### Supplied data
__________

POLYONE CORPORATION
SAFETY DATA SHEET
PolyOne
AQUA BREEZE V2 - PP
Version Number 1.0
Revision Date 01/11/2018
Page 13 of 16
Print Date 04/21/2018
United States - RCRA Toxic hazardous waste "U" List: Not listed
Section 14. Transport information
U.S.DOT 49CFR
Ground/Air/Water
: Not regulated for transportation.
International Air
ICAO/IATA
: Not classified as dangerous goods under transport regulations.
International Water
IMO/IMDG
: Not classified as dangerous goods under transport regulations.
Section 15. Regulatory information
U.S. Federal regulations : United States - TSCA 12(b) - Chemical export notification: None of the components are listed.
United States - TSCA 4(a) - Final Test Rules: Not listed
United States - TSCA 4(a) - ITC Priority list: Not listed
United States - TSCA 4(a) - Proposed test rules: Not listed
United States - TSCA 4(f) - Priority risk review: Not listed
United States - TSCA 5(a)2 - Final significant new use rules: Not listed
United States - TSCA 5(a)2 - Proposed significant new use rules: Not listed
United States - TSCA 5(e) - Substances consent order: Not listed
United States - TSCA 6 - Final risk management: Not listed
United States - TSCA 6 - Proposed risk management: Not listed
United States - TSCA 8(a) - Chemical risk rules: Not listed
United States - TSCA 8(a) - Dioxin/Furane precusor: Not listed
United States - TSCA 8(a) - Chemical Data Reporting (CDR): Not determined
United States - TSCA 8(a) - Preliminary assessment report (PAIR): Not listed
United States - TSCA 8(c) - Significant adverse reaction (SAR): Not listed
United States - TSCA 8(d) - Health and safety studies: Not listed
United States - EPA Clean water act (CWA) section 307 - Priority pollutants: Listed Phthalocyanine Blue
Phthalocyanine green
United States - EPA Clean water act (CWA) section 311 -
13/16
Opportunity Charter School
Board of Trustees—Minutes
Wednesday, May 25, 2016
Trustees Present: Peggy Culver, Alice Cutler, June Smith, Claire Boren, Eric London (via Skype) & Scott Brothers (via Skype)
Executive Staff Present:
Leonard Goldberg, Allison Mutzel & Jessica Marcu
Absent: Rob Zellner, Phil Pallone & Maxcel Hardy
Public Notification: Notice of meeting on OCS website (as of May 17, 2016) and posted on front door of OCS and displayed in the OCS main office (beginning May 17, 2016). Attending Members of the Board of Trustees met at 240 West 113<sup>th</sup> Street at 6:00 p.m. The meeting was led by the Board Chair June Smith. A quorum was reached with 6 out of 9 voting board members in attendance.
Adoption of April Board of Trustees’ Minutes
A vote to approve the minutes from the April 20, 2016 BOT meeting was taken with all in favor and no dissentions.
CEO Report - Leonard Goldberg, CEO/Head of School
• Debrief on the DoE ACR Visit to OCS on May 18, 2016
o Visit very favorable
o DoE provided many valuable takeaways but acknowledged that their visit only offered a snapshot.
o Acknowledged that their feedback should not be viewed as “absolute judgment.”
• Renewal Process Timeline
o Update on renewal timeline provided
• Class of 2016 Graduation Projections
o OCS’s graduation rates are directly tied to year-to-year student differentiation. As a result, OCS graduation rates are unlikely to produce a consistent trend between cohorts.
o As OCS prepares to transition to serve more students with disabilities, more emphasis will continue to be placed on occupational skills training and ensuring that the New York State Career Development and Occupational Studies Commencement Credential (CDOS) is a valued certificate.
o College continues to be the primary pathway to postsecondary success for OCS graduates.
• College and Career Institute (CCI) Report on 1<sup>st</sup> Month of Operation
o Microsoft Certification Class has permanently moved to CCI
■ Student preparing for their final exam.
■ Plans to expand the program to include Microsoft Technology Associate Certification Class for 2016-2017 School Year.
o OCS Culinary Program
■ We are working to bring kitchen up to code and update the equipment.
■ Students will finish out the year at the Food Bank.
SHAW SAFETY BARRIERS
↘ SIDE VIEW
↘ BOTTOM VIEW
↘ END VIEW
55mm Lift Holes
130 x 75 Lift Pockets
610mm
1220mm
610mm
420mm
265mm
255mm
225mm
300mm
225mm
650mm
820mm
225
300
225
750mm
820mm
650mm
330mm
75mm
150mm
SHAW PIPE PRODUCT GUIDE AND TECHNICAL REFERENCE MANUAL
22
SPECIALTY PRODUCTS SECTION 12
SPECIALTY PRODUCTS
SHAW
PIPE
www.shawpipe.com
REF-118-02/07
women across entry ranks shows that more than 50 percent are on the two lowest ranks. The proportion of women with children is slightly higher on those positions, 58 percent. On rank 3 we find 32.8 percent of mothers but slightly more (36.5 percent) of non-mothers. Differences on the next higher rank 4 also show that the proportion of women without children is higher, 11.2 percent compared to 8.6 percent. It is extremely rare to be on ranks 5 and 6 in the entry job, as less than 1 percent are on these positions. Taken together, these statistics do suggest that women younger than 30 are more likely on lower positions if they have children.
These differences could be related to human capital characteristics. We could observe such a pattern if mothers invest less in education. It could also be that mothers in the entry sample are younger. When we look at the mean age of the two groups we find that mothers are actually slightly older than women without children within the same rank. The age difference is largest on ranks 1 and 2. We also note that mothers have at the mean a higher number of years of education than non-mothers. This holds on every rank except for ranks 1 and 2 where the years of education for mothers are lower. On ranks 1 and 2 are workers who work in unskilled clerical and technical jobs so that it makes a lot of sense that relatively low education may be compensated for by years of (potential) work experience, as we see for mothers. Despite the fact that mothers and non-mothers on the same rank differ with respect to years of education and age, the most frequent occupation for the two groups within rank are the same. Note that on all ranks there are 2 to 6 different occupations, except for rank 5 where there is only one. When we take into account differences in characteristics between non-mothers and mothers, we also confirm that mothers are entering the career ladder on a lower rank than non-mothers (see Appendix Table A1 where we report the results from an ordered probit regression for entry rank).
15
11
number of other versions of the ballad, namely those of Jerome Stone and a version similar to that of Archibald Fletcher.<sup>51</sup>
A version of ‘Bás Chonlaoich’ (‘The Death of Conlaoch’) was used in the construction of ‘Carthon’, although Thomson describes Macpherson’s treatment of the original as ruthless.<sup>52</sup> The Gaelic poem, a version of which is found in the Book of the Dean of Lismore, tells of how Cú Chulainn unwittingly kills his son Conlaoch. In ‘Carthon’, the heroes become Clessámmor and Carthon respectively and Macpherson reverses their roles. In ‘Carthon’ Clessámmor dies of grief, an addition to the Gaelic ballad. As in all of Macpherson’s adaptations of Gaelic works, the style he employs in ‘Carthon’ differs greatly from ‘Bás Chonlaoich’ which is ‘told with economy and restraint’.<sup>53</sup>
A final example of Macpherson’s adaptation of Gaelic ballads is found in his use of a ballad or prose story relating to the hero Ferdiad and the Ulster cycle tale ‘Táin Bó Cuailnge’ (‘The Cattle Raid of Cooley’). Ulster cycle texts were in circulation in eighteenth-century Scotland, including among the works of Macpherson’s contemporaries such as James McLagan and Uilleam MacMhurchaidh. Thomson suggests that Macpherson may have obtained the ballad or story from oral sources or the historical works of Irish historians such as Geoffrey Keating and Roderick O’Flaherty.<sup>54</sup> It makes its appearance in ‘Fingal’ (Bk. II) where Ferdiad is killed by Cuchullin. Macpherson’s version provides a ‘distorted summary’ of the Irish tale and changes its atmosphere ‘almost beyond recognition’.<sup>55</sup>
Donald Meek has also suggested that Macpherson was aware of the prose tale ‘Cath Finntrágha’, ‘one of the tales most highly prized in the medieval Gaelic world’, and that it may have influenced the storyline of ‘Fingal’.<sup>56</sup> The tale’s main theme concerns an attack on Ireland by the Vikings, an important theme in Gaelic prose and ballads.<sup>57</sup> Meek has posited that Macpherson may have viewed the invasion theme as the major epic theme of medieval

__________

### About this task
All that should be written out is the stretch of lines above between the one holding "SPECIALTY PRODUCTS SECTION 12" and the one holding "women across entry", inclusive, exactly as given.

### Solution for this task
SPECIALTY PRODUCTS SECTION 12
SPECIALTY PRODUCTS
SHAW
PIPE
www.shawpipe.com
REF-118-02/07
women across entry ranks shows that more than 50 percent are on the two lowest ranks. The proportion of women with children is slightly higher on those positions, 58 percent. On rank 3 we find 32.8 percent of mothers but slightly more (36.5 percent) of non-mothers. Differences on the next higher rank 4 also show that the proportion of women without children is higher, 11.2 percent compared to 8.6 percent. It is extremely rare to be on ranks 5 and 6 in the entry job, as less than 1 percent are on these positions. Taken together, these statistics do suggest that women younger than 30 are more likely on lower positions if they have children.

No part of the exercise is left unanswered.